Sandy is “barreling” up the East Coast, set to “crash” into New Jersey a few hundred miles south of my living room, with a “left hook” sea surge that threatens to flood a lot of Manhattan. “What floor are you on again?” my friend Jon asks from Buffalo (which, unbelievably, will also feel Sandy). Nine, I reply. “Should be just high enough,” he replies, “to hail a passing Coast Guard cutter.”
Then I do what doomed the Donner Party: I forget to buy bread. “Jeff, a storm is coming!” Jill informs me. “People buy out everything. What else do we have to get for this stupid storm?” To further embed her in a pissy mood, the organizers of the Pumpkin Sail – pumpkins with candles inside launched on boards in the nearby Harlem Meer – cancel the annual Halloween event. Jill was looking forward to taking pictures and posting them on Instagram.
“There’s not going to much left to buy,” says Ned, heading out with Jill. He would’ve been great on the Titanic. “I’m starting to wonder if I’m going to my office on Monday,” says Jill, as the disasters continue.

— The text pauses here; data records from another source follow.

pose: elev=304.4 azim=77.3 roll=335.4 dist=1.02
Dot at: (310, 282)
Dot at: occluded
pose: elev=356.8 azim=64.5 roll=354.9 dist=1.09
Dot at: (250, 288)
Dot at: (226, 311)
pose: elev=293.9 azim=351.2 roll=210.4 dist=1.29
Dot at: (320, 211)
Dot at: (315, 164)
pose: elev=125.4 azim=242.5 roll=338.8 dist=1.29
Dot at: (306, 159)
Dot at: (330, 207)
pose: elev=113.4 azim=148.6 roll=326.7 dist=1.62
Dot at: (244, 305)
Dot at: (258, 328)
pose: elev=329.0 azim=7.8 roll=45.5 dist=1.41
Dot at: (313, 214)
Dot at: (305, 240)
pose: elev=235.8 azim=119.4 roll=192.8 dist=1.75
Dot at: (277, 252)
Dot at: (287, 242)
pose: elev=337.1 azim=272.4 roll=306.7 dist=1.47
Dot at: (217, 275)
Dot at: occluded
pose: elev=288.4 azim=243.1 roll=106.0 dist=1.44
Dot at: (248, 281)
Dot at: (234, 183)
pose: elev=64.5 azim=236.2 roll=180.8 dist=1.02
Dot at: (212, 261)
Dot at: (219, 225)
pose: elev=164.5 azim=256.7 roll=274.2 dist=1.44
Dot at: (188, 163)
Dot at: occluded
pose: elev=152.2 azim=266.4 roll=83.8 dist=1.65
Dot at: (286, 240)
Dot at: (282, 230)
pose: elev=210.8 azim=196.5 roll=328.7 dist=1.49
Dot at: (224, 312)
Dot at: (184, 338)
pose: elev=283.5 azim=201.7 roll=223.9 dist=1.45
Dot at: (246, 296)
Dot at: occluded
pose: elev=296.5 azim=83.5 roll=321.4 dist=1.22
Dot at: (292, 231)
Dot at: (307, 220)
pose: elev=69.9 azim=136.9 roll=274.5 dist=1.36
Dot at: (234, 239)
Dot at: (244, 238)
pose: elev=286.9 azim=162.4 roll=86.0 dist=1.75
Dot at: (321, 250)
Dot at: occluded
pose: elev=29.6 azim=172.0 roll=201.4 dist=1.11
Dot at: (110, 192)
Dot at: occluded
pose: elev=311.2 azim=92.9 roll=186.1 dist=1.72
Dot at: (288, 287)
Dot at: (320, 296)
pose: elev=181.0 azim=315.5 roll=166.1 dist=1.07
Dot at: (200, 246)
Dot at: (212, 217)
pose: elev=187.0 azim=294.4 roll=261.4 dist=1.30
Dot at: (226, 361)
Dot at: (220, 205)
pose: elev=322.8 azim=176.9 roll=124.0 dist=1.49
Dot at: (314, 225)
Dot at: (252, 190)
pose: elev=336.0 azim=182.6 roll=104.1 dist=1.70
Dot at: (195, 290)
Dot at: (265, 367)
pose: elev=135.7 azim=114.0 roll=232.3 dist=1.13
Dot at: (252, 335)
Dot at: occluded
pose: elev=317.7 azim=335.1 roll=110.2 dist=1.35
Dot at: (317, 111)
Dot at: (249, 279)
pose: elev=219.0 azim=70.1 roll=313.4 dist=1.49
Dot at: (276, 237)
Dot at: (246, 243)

Irene was just 14 months ago and a bust as disasters go. Wind and rain, and I stepped out at noon and found birds looking for food. No bird is going to look for food if a hurricane is coming back. The sea surge stopped about five inches short of flooding South Street Seaport. All of this annoys me: We don’t live in a quaint seaside town where we can walk the beach easily. We live in the hardest Manmade place on earth, trying to scratch out something in the lower middle class. I moved here from Maine so I wouldn’t have to care about the frigging weather.
If they do cancel school, maybe we’ll sleep late. Maybe not: Alex has a racking cough that is more or less entering its second week and won’t leave him alone, and I wonder what’ll happen if the power goes out (Batteries!) and leaves the neb machine dead.
On Sunday afternoon, as Sandy closes in, Ned and I go to a bar – he’s spent a surprising amount of time in a bar for an 11-year-old – watching the Redskins’ loss to the Steelers. With Ned, I had the best time ever at a loss – at least until halftime, when the news buttinskis confirmed that NYC public schools will be closed on Monday. Ned and I stop in the wine store on the walk home; it’s quaint to stock up on bottled water and milk and batteries and yadda yadda yadda, but we have kids.